The ideas behind tspop

Simulated tree sequences contain richly detailed information about local ancestry: any sample node that descends from a node in a given population at some genomic location will have ancestry with the population at that location.

However, for realistically large and complicated simulations, it is difficult to recover this information from the overall genealogies. A visually intuitive way to do this is to locate each sample haplotype on each tree and trace a path up the tree until an ancestral node from one of the populations of interest is reached.

Unfortunately, this approach will be quite inefficient. Any genealogical feature that is shared between different haplotypes, or across different regions of the genome, will be processed separately for each sample and each tree. Given the substantial correlations in genealogy that typically exist between individuals, and across genomes, this approach would require many repetitive operations.

To extract local ancestry from a tree sequence, there are several essential steps:

  1. Make a record of which nodes belong to ancestors in the populations of interest.

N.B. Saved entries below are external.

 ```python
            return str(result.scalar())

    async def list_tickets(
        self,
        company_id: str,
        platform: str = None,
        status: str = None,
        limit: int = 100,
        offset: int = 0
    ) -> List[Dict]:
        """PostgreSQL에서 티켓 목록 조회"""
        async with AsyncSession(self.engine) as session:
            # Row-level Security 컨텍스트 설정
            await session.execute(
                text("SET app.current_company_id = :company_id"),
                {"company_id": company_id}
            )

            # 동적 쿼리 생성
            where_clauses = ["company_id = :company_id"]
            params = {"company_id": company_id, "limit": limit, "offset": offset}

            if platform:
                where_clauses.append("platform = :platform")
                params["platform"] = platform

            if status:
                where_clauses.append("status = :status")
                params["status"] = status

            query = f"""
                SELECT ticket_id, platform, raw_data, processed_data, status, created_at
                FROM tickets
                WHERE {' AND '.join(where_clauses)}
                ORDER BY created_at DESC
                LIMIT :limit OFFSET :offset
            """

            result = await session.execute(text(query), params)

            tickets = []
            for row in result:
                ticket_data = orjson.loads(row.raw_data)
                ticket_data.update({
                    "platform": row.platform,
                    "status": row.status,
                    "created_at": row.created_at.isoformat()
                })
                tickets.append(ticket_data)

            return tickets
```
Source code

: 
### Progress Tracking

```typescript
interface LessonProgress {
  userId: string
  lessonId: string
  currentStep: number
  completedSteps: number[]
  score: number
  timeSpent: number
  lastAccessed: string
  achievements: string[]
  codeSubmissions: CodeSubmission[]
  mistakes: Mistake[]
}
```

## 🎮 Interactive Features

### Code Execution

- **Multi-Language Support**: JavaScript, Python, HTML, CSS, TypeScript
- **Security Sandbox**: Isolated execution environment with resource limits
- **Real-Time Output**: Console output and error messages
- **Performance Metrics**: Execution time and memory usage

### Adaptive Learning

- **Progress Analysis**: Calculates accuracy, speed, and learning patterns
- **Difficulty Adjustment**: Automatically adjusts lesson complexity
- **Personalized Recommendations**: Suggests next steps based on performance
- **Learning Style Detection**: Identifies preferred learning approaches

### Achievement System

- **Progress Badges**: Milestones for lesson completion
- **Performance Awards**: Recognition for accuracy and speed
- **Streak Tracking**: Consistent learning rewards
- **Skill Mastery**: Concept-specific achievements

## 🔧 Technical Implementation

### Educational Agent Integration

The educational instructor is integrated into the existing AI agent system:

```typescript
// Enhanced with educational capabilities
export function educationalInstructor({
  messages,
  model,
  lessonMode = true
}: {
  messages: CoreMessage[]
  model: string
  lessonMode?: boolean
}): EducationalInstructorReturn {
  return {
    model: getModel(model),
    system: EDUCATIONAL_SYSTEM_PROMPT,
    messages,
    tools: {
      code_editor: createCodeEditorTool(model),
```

  2. For each genomic segment belonging to a present-day sample, trace a path upwards through the trees to determine which of the nodes in the first step are ancestral to each subsegment.

  3. Look up the population p that each ancestral node a belongs to. Then any segments that descend from a have local ancestry with population p.

Step 2 is potentially complicated and inefficient. This is the operation performed efficiently by the link-ancestors method in tskit. Essentially, link-ancestors performs a ‘simplification’ of the tree sequence so that relationships between samples and ancestors of interest are shown directly.

Note

Algorithmic details are in the preprint.